Accurate and Regret-aware Numerical Problem Solver for Tabular Question Answering

Question answering on free-form tables (a.k.a. TableQA) is a challenging task because of the flexible structure and the complex schema of tables. Recent studies use Large Language Models (LLMs) for this task, exploiting their capability in understanding the questions and tabular data which are typically given in natural language and contains many textual fields, respectively. While this approach has shown promising results, it overlooks the challenges brought by numerical values which are common in tabular data, while LLMs are known to struggle with such values. We aim to address this issue and answer numerical questions. We propose a model named TabLaP that uses LLMs as a planner rather than an answer generator, exploiting LLMs capability in multi-step reasoning while leaving the actual numerical calculations to a Python interpreter for accurate calculation. Recognizing the inaccurate nature of LLMs, we further make a first attempt to quantify the trustworthiness of the answers produced by TabLaP, such that users can use TabLaP in a regret-aware manner. Experimental results on two benchmark datasets show that TabLaP is substantially more accurate than the state-of-the-art models, improving the answer accuracy by 5.7% and 5.8% on the two datasets, respectively.

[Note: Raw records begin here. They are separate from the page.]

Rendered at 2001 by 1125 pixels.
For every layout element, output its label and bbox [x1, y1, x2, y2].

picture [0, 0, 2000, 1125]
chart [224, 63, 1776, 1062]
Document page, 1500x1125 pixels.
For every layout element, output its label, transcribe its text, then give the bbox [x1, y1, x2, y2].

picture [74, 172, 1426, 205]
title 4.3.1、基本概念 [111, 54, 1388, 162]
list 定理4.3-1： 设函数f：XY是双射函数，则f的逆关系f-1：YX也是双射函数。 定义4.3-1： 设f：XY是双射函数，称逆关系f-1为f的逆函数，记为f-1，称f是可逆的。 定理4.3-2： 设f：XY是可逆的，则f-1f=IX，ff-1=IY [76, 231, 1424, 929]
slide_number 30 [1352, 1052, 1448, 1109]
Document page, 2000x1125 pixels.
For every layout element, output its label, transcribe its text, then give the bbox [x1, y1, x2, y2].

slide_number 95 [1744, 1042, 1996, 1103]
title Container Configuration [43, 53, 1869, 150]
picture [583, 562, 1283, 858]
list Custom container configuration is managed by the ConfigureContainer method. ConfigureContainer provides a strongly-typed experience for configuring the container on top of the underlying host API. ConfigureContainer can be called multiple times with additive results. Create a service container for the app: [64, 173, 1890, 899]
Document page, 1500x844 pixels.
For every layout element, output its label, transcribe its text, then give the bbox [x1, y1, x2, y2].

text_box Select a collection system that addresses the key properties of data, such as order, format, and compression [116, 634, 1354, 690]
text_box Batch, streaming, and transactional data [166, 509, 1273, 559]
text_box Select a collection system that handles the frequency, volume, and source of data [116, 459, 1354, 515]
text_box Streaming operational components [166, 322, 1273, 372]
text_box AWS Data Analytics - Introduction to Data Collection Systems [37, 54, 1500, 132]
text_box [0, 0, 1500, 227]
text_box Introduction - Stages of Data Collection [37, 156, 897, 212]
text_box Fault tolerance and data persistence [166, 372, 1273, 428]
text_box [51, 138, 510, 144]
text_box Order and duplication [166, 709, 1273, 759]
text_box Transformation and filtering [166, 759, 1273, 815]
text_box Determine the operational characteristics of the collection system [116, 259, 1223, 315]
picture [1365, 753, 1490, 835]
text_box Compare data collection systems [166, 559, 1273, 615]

Detecting Arbitrary Order Beneficial Feature Interactions for Recommender Systems

Detecting beneficial feature interactions is essential in recommender systems, and existing approaches achieve this by examining all the possible feature interactions. However, the cost of examining all the possible higher-order feature interactions is prohibitive (exponentially growing with the order increasing). Hence existing approaches only detect limited order (e.g., combinations of up to four features) beneficial feature interactions, which may miss beneficial feature interactions with orders higher than the limitation. In this paper, we propose a hypergraph neural network based model named HIRS. HIRS is the first work that directly generates beneficial feature interactions of arbitrary orders and makes recommendation predictions accordingly. The number of generated feature interactions can be specified to be much smaller than the number of all the possible interactions and hence, our model admits a much lower running time. To achieve an effective algorithm, we exploit three properties of beneficial feature interactions, and propose deep-infomax-based methods to guide the interaction generation. Our experimental results show that HIRS outperforms state-of-the-art algorithms by up to 5% in terms of recommendation accuracy.

Neural Graph Matching based Collaborative Filtering

User and item attributes are essential side-information; their interactions (i.e., their co-occurrence in the sample data) can significantly enhance prediction accuracy in various recommender systems. We identify two different types of attribute interactions, inner interactions and cross interactions: inner interactions are those between only user attributes or those between only item attributes; cross interactions are those between user attributes and item attributes. Existing models do not distinguish these two types of attribute interactions, which may not be the most effective way to exploit the information carried by the interactions. To address this drawback, we propose a neural Graph Matching based Collaborative Filtering model (GMCF), which effectively captures the two types of attribute interactions through modeling and aggregating attribute interactions in a graph matching structure for recommendation. In our model, the two essential recommendation procedures, characteristic learning and preference matching, are explicitly conducted through graph learning (based on inner interactions) and node matching (based on cross interactions), respectively. Experimental results show that our model outperforms state-of-the-art models. Further studies verify the effectiveness of GMCF in improving the accuracy of recommendation.